Information below:

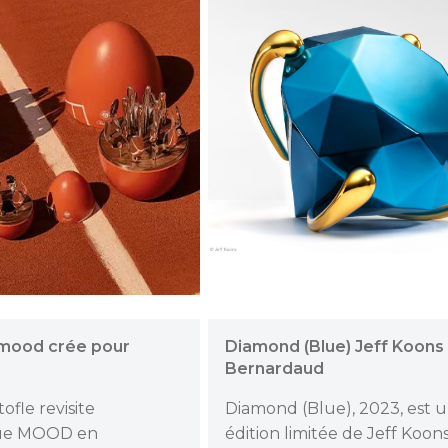
 mood crée pour
Diamond (Blue) Jeff Koons 
Bernardaud
ofle revisite
Diamond (Blue), 2023, est 
que MOOD en
édition limitée de Jeff Koons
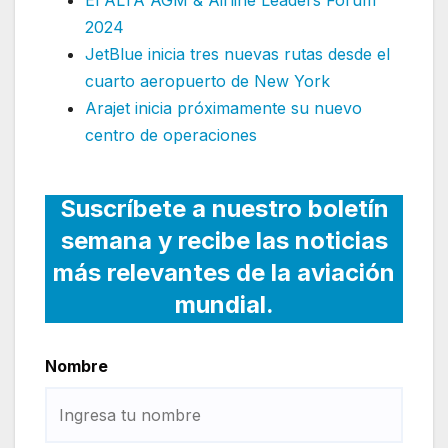
El ALTA AGM & Airline Leaders Forum
2024
JetBlue inicia tres nuevas rutas desde el
cuarto aeropuerto de New York
Arajet inicia próximamente su nuevo
centro de operaciones
Suscríbete a nuestro boletín
semana y recibe las noticias
más relevantes de la aviación
mundial.
Nombre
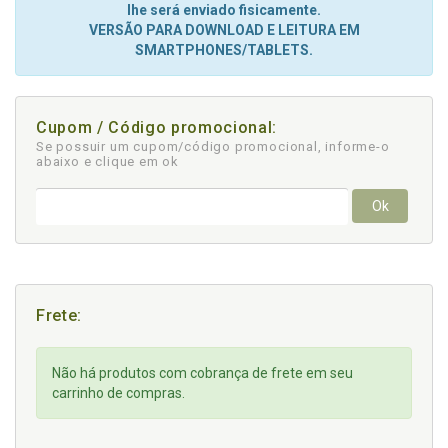
lhe será enviado fisicamente.
VERSÃO PARA DOWNLOAD E LEITURA EM
SMARTPHONES/TABLETS.
Cupom / Código promocional:
Se possuir um cupom/código promocional, informe-o
abaixo e clique em ok
Ok
Frete:
Não há produtos com cobrança de frete em seu
carrinho de compras.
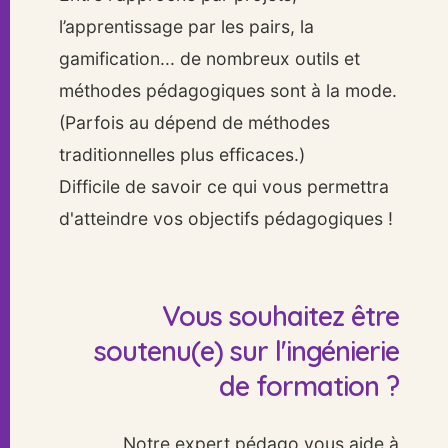
l’apprentissage par les pairs, la
gamification... de nombreux outils et
méthodes pédagogiques sont à la mode.
(Parfois au dépend de méthodes
traditionnelles plus efficaces.)
Difficile de savoir ce qui vous permettra
d'atteindre vos objectifs pédagogiques !
Vous souhaitez être
soutenu(e) sur l'ingénierie
de formation ?
Notre expert pédago vous aide à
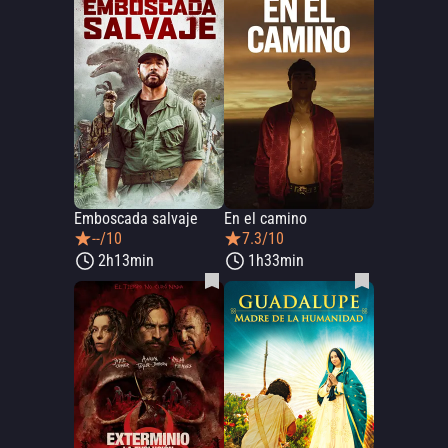
Emboscada salvaje
En el camino
--/10
7.3/10
2h13min
1h33min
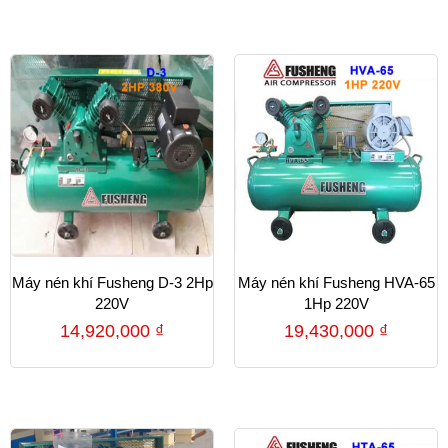
Máy nén khí Fusheng D-3 2Hp
Máy nén khí Fusheng HVA-65
220V
1Hp 220V
14,920,000
₫
19,430,000
₫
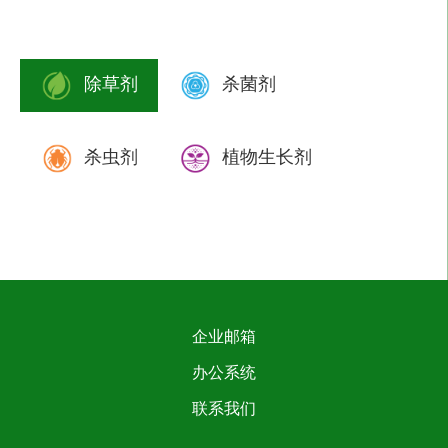
除草剂
杀菌剂
杀虫剂
植物生长剂
企业邮箱
办公系统
联系我们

End of Information.

## [Your instructions]
Lines in the material above that include the string "pédagogiques" should be listed.

## [Task output]
méthodes pédagogiques sont à la mode.
d'atteindre vos objectifs pédagogiques !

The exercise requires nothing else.